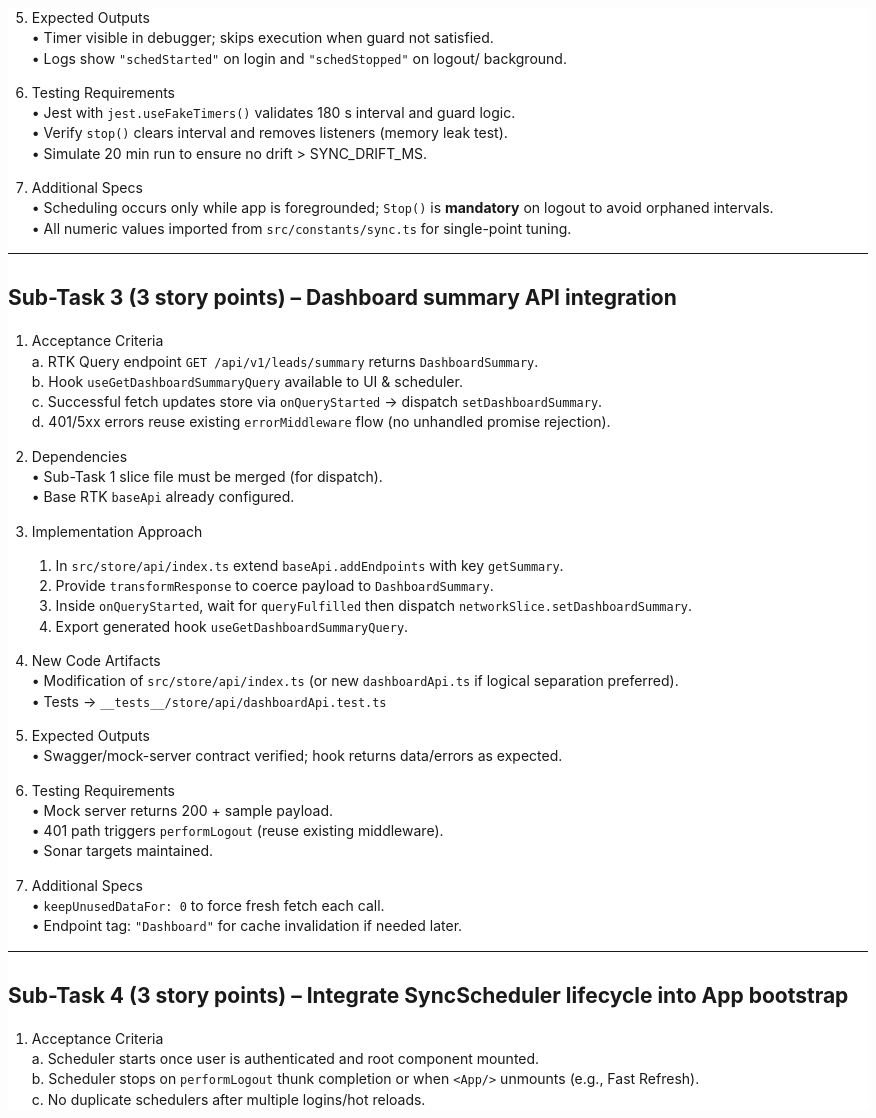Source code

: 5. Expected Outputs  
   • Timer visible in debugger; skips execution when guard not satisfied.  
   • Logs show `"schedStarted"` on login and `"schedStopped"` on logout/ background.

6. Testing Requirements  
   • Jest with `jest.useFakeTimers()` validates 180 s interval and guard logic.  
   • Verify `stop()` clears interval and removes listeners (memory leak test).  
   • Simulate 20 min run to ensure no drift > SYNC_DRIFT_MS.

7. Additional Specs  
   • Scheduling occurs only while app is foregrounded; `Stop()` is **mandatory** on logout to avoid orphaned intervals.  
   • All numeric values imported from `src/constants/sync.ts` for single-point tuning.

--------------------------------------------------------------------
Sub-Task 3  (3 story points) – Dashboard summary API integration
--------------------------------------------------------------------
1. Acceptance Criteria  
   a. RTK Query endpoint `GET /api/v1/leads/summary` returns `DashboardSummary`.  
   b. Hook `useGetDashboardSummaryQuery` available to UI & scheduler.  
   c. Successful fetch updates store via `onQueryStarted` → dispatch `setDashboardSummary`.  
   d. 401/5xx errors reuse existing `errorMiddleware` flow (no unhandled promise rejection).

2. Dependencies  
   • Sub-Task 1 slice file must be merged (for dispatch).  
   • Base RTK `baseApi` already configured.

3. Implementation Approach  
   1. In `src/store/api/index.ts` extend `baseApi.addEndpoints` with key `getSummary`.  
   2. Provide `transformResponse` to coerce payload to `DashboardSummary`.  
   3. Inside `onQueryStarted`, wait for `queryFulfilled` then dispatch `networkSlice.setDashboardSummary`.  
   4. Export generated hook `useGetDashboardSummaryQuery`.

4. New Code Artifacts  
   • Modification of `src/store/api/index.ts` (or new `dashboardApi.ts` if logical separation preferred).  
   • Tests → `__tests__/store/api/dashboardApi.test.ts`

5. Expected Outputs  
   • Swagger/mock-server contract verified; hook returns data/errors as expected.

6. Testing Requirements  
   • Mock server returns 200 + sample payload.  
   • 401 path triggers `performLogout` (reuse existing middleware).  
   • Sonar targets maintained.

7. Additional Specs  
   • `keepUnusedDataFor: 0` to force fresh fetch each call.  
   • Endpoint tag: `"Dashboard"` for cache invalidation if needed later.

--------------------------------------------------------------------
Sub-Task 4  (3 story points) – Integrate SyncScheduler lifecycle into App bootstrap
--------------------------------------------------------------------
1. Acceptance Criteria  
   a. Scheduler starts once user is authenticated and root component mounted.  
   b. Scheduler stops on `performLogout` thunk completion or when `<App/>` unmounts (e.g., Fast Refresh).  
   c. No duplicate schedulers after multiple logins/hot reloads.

☆ ☆ ☆ ☆

TRY IT: All the records need to be printed again exactly as written, though without their pictures.

RESULT OF THE EXERCISE:
Source code

: 5. Expected Outputs  
   • Timer visible in debugger; skips execution when guard not satisfied.  
   • Logs show `"schedStarted"` on login and `"schedStopped"` on logout/ background.

6. Testing Requirements  
   • Jest with `jest.useFakeTimers()` validates 180 s interval and guard logic.  
   • Verify `stop()` clears interval and removes listeners (memory leak test).  
   • Simulate 20 min run to ensure no drift > SYNC_DRIFT_MS.

7. Additional Specs  
   • Scheduling occurs only while app is foregrounded; `Stop()` is **mandatory** on logout to avoid orphaned intervals.  
   • All numeric values imported from `src/constants/sync.ts` for single-point tuning.

--------------------------------------------------------------------
Sub-Task 3  (3 story points) – Dashboard summary API integration
--------------------------------------------------------------------
1. Acceptance Criteria  
   a. RTK Query endpoint `GET /api/v1/leads/summary` returns `DashboardSummary`.  
   b. Hook `useGetDashboardSummaryQuery` available to UI & scheduler.  
   c. Successful fetch updates store via `onQueryStarted` → dispatch `setDashboardSummary`.  
   d. 401/5xx errors reuse existing `errorMiddleware` flow (no unhandled promise rejection).

2. Dependencies  
   • Sub-Task 1 slice file must be merged (for dispatch).  
   • Base RTK `baseApi` already configured.

3. Implementation Approach  
   1. In `src/store/api/index.ts` extend `baseApi.addEndpoints` with key `getSummary`.  
   2. Provide `transformResponse` to coerce payload to `DashboardSummary`.  
   3. Inside `onQueryStarted`, wait for `queryFulfilled` then dispatch `networkSlice.setDashboardSummary`.  
   4. Export generated hook `useGetDashboardSummaryQuery`.

4. New Code Artifacts  
   • Modification of `src/store/api/index.ts` (or new `dashboardApi.ts` if logical separation preferred).  
   • Tests → `__tests__/store/api/dashboardApi.test.ts`

5. Expected Outputs  
   • Swagger/mock-server contract verified; hook returns data/errors as expected.

6. Testing Requirements  
   • Mock server returns 200 + sample payload.  
   • 401 path triggers `performLogout` (reuse existing middleware).  
   • Sonar targets maintained.

7. Additional Specs  
   • `keepUnusedDataFor: 0` to force fresh fetch each call.  
   • Endpoint tag: `"Dashboard"` for cache invalidation if needed later.

--------------------------------------------------------------------
Sub-Task 4  (3 story points) – Integrate SyncScheduler lifecycle into App bootstrap
--------------------------------------------------------------------
1. Acceptance Criteria  
   a. Scheduler starts once user is authenticated and root component mounted.  
   b. Scheduler stops on `performLogout` thunk completion or when `<App/>` unmounts (e.g., Fast Refresh).  
   c. No duplicate schedulers after multiple logins/hot reloads.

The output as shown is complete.